Today I am going to break the silence of the Silent 365 project. I’m a bit behind, but I’ll tell you why.
I have been working for hours on managing the software quirks for the Pakon 135 scanner I use for 35mm film. I finally have it working where I can do color negative film, positive / slide film, C-41 black and white, and genuine black and white. Post processing is done primarily in Lightroom and On1 Photo Raw. It’s a good feeling that I can scan my film in a good scanner which produces better results than a flat bed.
Ah, the benefits of retirement! Time to solve problems and stay focused on them for a long time!
I’ve been a bit off the grid for the last few weeks, focusing a bit on some other things rather than photography. I actually never thought I would miss out on looking at my photos and taking them – but I do! I guess I do like photography more than I thought!
These are – I think – bougainvillea flowers, but as they were shot on Kentmere 100 awhile ago, I don’t remember. Taken with a Nikon FM2n, an Elicar 55mm f2.8 manual-focus macro lens, and, obviously, B&W film. Another surprise is that I really like the quality of image with the Kentmere. Ya learn something new every day.

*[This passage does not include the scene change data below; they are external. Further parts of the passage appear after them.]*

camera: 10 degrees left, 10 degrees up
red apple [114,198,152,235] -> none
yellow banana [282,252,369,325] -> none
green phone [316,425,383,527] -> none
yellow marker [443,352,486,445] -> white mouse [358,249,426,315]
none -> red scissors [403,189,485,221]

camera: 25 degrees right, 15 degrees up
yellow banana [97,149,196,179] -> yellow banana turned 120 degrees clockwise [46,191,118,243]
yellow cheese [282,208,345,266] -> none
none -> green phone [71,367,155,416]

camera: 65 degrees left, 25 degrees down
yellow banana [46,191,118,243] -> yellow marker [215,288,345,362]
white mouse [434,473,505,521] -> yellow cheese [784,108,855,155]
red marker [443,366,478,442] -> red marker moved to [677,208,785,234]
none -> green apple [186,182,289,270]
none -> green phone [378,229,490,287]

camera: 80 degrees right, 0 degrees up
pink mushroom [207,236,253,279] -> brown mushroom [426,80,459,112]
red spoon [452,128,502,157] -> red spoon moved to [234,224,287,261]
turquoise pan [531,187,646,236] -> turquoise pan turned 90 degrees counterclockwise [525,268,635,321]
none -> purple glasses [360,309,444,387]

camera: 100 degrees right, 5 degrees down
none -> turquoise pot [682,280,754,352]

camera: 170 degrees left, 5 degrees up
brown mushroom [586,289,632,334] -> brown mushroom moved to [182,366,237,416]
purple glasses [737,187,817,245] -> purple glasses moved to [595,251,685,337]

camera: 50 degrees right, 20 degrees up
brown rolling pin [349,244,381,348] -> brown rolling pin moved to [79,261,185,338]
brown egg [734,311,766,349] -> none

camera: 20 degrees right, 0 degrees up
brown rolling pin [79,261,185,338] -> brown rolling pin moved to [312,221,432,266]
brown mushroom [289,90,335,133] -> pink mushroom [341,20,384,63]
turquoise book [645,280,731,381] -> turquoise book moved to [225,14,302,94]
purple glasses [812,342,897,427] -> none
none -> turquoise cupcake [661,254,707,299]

No idea where this was when I took it!
Another image from the roaming of a year ago. I put off developing the images because I thought I would do it – that is, developing my own black and white. I found I like the sense of accomplishment – but I don’t like the stress – of home developing. So, I had them done in a lab which accommodates each type of film.
Kentmere seems to be a pretty nice film, and it is reasonably priced. I have more true b&w I want to use and process, such as Ilford Delta 100 and Fuji Acros 100.
Sapotes are a fruit – this is a white sapote hanging from a tree in the local botanical garden. As they ripen, the local animals -squirrels especially – use them as a food. People eat them, too. Yum.
In the gutter . . . anyhow, despite what the phrase means to you or me, Autumn brings about the dropping of leaves. Maples have some of the best, and as they pile up, it’s time to get a picture in.